"""

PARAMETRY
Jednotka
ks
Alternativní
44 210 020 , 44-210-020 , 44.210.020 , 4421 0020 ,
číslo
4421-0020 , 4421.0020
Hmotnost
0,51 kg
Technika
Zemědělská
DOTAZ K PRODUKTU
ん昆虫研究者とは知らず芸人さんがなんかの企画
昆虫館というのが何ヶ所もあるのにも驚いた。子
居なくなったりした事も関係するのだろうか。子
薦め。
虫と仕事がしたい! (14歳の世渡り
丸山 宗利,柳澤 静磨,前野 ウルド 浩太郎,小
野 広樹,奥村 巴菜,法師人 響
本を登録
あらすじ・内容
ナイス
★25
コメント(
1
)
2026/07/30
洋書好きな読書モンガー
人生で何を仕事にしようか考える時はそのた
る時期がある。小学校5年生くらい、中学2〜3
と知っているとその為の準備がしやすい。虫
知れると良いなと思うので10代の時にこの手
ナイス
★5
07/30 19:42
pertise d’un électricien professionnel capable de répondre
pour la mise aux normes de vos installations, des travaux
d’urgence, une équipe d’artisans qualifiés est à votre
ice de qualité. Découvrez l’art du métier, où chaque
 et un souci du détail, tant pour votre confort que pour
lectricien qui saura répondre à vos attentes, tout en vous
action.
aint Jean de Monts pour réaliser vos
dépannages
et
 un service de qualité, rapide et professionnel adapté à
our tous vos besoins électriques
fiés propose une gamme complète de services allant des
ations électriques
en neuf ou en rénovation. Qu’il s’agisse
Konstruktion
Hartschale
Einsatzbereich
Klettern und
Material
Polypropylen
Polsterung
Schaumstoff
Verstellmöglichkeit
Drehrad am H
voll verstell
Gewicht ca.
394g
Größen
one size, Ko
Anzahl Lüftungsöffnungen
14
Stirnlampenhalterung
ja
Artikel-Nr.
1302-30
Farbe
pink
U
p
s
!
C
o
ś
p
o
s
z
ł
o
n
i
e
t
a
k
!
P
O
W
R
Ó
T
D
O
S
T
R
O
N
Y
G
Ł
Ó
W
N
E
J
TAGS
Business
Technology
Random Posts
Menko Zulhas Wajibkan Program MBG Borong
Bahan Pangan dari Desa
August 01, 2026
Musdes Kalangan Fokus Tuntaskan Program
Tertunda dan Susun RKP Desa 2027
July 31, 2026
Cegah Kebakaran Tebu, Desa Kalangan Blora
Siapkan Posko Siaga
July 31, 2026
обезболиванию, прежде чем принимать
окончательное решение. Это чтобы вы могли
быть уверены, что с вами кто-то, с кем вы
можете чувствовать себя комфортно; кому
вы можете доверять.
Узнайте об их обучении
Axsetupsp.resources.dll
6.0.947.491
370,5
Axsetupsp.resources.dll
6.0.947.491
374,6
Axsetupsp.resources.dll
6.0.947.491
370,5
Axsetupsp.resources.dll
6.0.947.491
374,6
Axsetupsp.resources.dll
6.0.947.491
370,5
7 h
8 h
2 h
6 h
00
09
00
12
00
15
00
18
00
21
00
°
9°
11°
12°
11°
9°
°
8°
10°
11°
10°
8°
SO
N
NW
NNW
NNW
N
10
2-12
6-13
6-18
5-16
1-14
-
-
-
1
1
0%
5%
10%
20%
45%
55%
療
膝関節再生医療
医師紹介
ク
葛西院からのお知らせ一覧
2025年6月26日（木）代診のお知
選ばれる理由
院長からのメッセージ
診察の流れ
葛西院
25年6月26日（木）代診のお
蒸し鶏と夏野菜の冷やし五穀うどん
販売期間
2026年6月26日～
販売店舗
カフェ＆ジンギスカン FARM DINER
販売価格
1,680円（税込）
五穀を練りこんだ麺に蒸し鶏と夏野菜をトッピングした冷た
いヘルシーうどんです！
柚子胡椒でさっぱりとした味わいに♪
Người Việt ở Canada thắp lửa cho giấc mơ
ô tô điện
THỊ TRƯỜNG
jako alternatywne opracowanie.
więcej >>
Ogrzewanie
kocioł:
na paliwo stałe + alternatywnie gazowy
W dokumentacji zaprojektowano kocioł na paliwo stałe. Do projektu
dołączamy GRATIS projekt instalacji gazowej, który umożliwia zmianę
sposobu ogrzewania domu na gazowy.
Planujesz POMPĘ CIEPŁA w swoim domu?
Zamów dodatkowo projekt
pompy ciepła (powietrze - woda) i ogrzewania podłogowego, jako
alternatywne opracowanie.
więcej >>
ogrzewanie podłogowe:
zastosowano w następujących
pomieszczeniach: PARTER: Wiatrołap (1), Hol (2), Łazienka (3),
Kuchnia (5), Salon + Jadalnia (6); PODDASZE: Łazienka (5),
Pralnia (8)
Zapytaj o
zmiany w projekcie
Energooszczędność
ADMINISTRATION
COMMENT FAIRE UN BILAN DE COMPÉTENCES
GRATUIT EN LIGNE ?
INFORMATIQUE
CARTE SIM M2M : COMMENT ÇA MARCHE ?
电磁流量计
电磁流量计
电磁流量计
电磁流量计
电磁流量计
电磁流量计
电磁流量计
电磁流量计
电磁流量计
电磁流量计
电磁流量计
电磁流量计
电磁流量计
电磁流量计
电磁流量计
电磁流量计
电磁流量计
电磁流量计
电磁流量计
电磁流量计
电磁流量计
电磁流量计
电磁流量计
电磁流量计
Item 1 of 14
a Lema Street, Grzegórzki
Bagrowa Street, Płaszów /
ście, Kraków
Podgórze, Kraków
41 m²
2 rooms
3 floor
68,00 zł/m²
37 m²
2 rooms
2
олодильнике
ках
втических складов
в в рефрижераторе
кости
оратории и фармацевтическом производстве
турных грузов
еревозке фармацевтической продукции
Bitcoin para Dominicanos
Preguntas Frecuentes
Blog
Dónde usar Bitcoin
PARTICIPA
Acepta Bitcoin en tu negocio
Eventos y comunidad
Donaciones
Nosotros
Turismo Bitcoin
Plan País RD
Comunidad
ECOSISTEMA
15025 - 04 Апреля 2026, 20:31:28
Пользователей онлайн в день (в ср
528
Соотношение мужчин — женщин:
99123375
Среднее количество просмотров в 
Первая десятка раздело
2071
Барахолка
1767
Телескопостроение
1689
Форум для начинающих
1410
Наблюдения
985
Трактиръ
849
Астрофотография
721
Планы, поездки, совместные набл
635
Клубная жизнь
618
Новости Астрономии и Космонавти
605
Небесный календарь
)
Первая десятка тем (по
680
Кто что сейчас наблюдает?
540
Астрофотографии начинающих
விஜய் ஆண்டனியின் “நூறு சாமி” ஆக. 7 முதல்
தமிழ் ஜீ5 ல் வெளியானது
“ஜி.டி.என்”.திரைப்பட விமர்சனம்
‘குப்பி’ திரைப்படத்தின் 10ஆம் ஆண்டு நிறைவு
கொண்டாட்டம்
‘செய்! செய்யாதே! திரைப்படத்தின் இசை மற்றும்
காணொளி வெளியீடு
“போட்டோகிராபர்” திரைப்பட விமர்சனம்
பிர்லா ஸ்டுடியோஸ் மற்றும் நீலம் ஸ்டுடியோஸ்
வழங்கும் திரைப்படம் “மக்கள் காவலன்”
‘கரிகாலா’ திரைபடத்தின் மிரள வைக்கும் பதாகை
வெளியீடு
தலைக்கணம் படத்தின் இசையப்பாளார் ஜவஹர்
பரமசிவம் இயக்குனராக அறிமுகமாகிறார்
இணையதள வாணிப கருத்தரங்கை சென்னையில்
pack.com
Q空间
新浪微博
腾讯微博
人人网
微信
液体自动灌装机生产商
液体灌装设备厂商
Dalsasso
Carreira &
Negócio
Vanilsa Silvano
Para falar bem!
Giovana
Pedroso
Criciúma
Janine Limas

"""

§ How to complete this task: Set down every entry exactly as it appears.

§ Reply to the task:
PARAMETRY
Jednotka
ks
Alternativní
44 210 020 , 44-210-020 , 44.210.020 , 4421 0020 ,
číslo
4421-0020 , 4421.0020
Hmotnost
0,51 kg
Technika
Zemědělská
DOTAZ K PRODUKTU
ん昆虫研究者とは知らず芸人さんがなんかの企画
昆虫館というのが何ヶ所もあるのにも驚いた。子
居なくなったりした事も関係するのだろうか。子
薦め。
虫と仕事がしたい! (14歳の世渡り
丸山 宗利,柳澤 静磨,前野 ウルド 浩太郎,小
野 広樹,奥村 巴菜,法師人 響
本を登録
あらすじ・内容
ナイス
★25
コメント(
1
)
2026/07/30
洋書好きな読書モンガー
人生で何を仕事にしようか考える時はそのた
る時期がある。小学校5年生くらい、中学2〜3
と知っているとその為の準備がしやすい。虫
知れると良いなと思うので10代の時にこの手
ナイス
★5
07/30 19:42
pertise d’un électricien professionnel capable de répondre
pour la mise aux normes de vos installations, des travaux
d’urgence, une équipe d’artisans qualifiés est à votre
ice de qualité. Découvrez l’art du métier, où chaque
 et un souci du détail, tant pour votre confort que pour
lectricien qui saura répondre à vos attentes, tout en vous
action.
aint Jean de Monts pour réaliser vos
dépannages
et
 un service de qualité, rapide et professionnel adapté à
our tous vos besoins électriques
fiés propose une gamme complète de services allant des
ations électriques
en neuf ou en rénovation. Qu’il s’agisse
Konstruktion
Hartschale
Einsatzbereich
Klettern und
Material
Polypropylen
Polsterung
Schaumstoff
Verstellmöglichkeit
Drehrad am H
voll verstell
Gewicht ca.
394g
Größen
one size, Ko
Anzahl Lüftungsöffnungen
14
Stirnlampenhalterung
ja
Artikel-Nr.
1302-30
Farbe
pink
U
p
s
!
C
o
ś
p
o
s
z
ł
o
n
i
e
t
a
k
!
P
O
W
R
Ó
T
D
O
S
T
R
O
N
Y
G
Ł
Ó
W
N
E
J
TAGS
Business
Technology
Random Posts
Menko Zulhas Wajibkan Program MBG Borong
Bahan Pangan dari Desa
August 01, 2026
Musdes Kalangan Fokus Tuntaskan Program
Tertunda dan Susun RKP Desa 2027
July 31, 2026
Cegah Kebakaran Tebu, Desa Kalangan Blora
Siapkan Posko Siaga
July 31, 2026
обезболиванию, прежде чем принимать
окончательное решение. Это чтобы вы могли
быть уверены, что с вами кто-то, с кем вы
можете чувствовать себя комфортно; кому
вы можете доверять.
Узнайте об их обучении
Axsetupsp.resources.dll
6.0.947.491
370,5
Axsetupsp.resources.dll
6.0.947.491
374,6
Axsetupsp.resources.dll
6.0.947.491
370,5
Axsetupsp.resources.dll
6.0.947.491
374,6
Axsetupsp.resources.dll
6.0.947.491
370,5
7 h
8 h
2 h
6 h
00
09
00
12
00
15
00
18
00
21
00
°
9°
11°
12°
11°
9°
°
8°
10°
11°
10°
8°
SO
N
NW
NNW
NNW
N
10
2-12
6-13
6-18
5-16
1-14
-
-
-
1
1
0%
5%
10%
20%
45%
55%
療
膝関節再生医療
医師紹介
ク
葛西院からのお知らせ一覧
2025年6月26日（木）代診のお知
選ばれる理由
院長からのメッセージ
診察の流れ
葛西院
25年6月26日（木）代診のお
蒸し鶏と夏野菜の冷やし五穀うどん
販売期間
2026年6月26日～
販売店舗
カフェ＆ジンギスカン FARM DINER
販売価格
1,680円（税込）
五穀を練りこんだ麺に蒸し鶏と夏野菜をトッピングした冷た
いヘルシーうどんです！
柚子胡椒でさっぱりとした味わいに♪
Người Việt ở Canada thắp lửa cho giấc mơ
ô tô điện
THỊ TRƯỜNG
jako alternatywne opracowanie.
więcej >>
Ogrzewanie
kocioł:
na paliwo stałe + alternatywnie gazowy
W dokumentacji zaprojektowano kocioł na paliwo stałe. Do projektu
dołączamy GRATIS projekt instalacji gazowej, który umożliwia zmianę
sposobu ogrzewania domu na gazowy.
Planujesz POMPĘ CIEPŁA w swoim domu?
Zamów dodatkowo projekt
pompy ciepła (powietrze - woda) i ogrzewania podłogowego, jako
alternatywne opracowanie.
więcej >>
ogrzewanie podłogowe:
zastosowano w następujących
pomieszczeniach: PARTER: Wiatrołap (1), Hol (2), Łazienka (3),
Kuchnia (5), Salon + Jadalnia (6); PODDASZE: Łazienka (5),
Pralnia (8)
Zapytaj o
zmiany w projekcie
Energooszczędność
ADMINISTRATION
COMMENT FAIRE UN BILAN DE COMPÉTENCES
GRATUIT EN LIGNE ?
INFORMATIQUE
CARTE SIM M2M : COMMENT ÇA MARCHE ?
电磁流量计
电磁流量计
电磁流量计
电磁流量计
电磁流量计
电磁流量计
电磁流量计
电磁流量计
电磁流量计
电磁流量计
电磁流量计
电磁流量计
电磁流量计
电磁流量计
电磁流量计
电磁流量计
电磁流量计
电磁流量计
电磁流量计
电磁流量计
电磁流量计
电磁流量计
电磁流量计
电磁流量计
Item 1 of 14
a Lema Street, Grzegórzki
Bagrowa Street, Płaszów /
ście, Kraków
Podgórze, Kraków
41 m²
2 rooms
3 floor
68,00 zł/m²
37 m²
2 rooms
2
олодильнике
ках
втических складов
в в рефрижераторе
кости
оратории и фармацевтическом производстве
турных грузов
еревозке фармацевтической продукции
Bitcoin para Dominicanos
Preguntas Frecuentes
Blog
Dónde usar Bitcoin
PARTICIPA
Acepta Bitcoin en tu negocio
Eventos y comunidad
Donaciones
Nosotros
Turismo Bitcoin
Plan País RD
Comunidad
ECOSISTEMA
15025 - 04 Апреля 2026, 20:31:28
Пользователей онлайн в день (в ср
528
Соотношение мужчин — женщин:
99123375
Среднее количество просмотров в 
Первая десятка раздело
2071
Барахолка
1767
Телескопостроение
1689
Форум для начинающих
1410
Наблюдения
985
Трактиръ
849
Астрофотография
721
Планы, поездки, совместные набл
635
Клубная жизнь
618
Новости Астрономии и Космонавти
605
Небесный календарь
)
Первая десятка тем (по
680
Кто что сейчас наблюдает?
540
Астрофотографии начинающих
விஜய் ஆண்டனியின் “நூறு சாமி” ஆக. 7 முதல்
தமிழ் ஜீ5 ல் வெளியானது
“ஜி.டி.என்”.திரைப்பட விமர்சனம்
‘குப்பி’ திரைப்படத்தின் 10ஆம் ஆண்டு நிறைவு
கொண்டாட்டம்
‘செய்! செய்யாதே! திரைப்படத்தின் இசை மற்றும்
காணொளி வெளியீடு
“போட்டோகிராபர்” திரைப்பட விமர்சனம்
பிர்லா ஸ்டுடியோஸ் மற்றும் நீலம் ஸ்டுடியோஸ்
வழங்கும் திரைப்படம் “மக்கள் காவலன்”
‘கரிகாலா’ திரைபடத்தின் மிரள வைக்கும் பதாகை
வெளியீடு
தலைக்கணம் படத்தின் இசையப்பாளார் ஜவஹர்
பரமசிவம் இயக்குனராக அறிமுகமாகிறார்
இணையதள வாணிப கருத்தரங்கை சென்னையில்
pack.com
Q空间
新浪微博
腾讯微博
人人网
微信
液体自动灌装机生产商
液体灌装设备厂商
Dalsasso
Carreira &
Negócio
Vanilsa Silvano
Para falar bem!
Giovana
Pedroso
Criciúma
Janine Limas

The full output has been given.